*PROBLEM REQUIREMENTS*:
Copy the text in the listing below word for word, leaving the pictures out of your answer.

*RECORD EXCERPTS*:

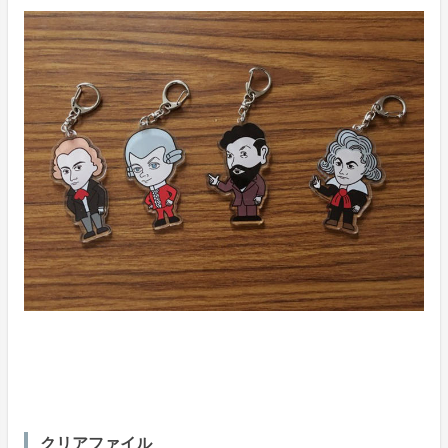
クリアファイル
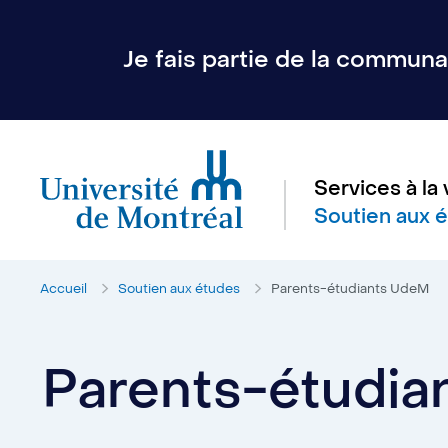
Je fais partie de la communau
Services à la 
Soutien aux 
Accueil
Soutien aux études
Parents-étudiants UdeM
Parents-étudi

*OUTPUT OF THE TASK*:
クリアファイル
Je fais partie de la communau
Services à la 
Soutien aux 
Accueil
Soutien aux études
Parents-étudiants UdeM
Parents-étudi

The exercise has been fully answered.